I am trying to compute prediction intervals for a classifier.
I trained in sklearn. Even after setting a new random_state
parameter in my pipeline, it doesn't seem to change my results when refitting on the data. What can I do about this?
This is a relevant snippet of the code I'm using:
SEED_VALUE = 3
t_clf = Pipeline(steps=[('preprocessor', preprocessor), ('lgbm',
LGBMClassifier(class_weight="balanced",
random_state=SEED_VALUE, max_depth=20,
min_child_samples=20, num_leaves=31))
])
states = [0,1,2,3]
for state in states:
train_temp = train.copy()
t_clf.set_params(lgbm__random_state=state)
t_clf.fit(train_temp, train_temp['label'])
t_clf.predict_proba(test)
# output from predict probability doesn't change with varying states
The same occurs when trying to change shuffle order or bagging seed.
Here are my current parameters if this is helpful to know:
LGBMClassifier(bagging_seed=2, boosting_type='gbdt', class_weight='balanced',
colsample_bytree=1.0, importance_type='split', learning_rate=0.1,
max_depth=50, min_child_samples=1, min_child_weight=0.001,
min_data_in_leaf=10, min_split_gain=0.0, n_estimators=100,
n_jobs=-1, num_leaves=30, objective=None, random_state=1,
reg_alpha=0.0, reg_lambda=0.0, silent=True, subsample=1.0,
subsample_for_bin=200000, subsample_freq=0)
The reason why you get the same results regardless of the random seed is because no random sampling is performed at any stage with your model specification. If for instance you set colsample_bytree
to a value less than 1 then you will see different predicted probabilities for different random seeds.

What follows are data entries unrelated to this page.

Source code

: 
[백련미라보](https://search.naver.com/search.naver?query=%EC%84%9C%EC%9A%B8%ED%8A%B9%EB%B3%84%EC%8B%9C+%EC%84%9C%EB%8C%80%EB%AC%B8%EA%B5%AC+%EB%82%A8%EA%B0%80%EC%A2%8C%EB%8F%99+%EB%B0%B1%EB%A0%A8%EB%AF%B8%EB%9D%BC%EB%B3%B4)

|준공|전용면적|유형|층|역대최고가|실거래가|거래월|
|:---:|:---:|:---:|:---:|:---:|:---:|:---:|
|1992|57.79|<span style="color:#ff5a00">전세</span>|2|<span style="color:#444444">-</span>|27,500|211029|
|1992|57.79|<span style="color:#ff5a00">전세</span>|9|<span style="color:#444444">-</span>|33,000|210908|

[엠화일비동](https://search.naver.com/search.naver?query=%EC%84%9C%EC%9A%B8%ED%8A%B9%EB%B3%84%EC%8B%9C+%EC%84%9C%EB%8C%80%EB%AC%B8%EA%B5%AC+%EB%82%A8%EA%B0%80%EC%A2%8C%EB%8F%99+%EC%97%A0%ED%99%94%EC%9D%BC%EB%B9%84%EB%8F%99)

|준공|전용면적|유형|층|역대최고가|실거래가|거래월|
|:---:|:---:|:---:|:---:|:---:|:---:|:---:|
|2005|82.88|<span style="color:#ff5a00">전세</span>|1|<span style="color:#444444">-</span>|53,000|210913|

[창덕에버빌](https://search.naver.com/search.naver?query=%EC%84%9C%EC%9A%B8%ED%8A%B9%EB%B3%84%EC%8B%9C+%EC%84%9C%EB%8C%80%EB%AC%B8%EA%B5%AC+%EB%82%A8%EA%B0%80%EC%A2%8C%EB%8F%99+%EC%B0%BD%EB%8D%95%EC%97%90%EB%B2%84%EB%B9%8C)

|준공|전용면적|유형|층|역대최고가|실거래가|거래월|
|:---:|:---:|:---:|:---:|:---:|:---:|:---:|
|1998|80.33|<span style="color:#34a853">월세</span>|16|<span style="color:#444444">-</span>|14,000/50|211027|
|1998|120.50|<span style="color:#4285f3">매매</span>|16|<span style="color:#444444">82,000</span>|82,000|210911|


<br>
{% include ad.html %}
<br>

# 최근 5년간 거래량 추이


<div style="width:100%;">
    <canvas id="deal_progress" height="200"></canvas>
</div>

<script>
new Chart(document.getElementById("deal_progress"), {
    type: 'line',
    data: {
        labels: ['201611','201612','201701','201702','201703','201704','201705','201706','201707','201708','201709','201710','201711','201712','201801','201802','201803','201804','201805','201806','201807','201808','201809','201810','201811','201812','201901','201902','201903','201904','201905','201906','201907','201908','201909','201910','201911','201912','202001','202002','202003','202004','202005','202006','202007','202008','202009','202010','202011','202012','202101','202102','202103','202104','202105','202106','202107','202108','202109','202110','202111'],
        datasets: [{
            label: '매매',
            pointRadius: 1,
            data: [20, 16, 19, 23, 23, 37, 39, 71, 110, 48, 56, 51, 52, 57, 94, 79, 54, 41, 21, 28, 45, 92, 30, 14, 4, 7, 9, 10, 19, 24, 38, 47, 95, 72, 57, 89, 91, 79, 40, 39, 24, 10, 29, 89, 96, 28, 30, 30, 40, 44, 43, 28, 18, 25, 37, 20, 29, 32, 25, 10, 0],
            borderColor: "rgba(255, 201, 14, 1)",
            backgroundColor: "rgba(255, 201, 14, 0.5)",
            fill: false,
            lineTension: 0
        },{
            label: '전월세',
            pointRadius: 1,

from sklearn.datasets import make_classification
from lightgbm import LGBMClassifier
# generate some data
X, y = make_classification(n_samples=1000, n_features=50, random_state=100)
# set the random state
for state in [0, 1, 2, 3]:
# instantiate the classifier
clf = LGBMClassifier(
class_weight='balanced',
max_depth=20,
min_child_samples=20,
num_leaves=31,
random_state=state,
colsample_bytree=0.1,
)
# fit the classifier
clf.fit(X, y)
# predict the class probabilities
y_pred = clf.predict_proba(X)
# print the predicted probability of the
# first class for the first sample
print([state, format(y_pred[0, 0], '.4%')])
# [0, '97.8132%']
# [1, '97.4980%']
# [2, '98.3729%']
# [3, '98.0737%']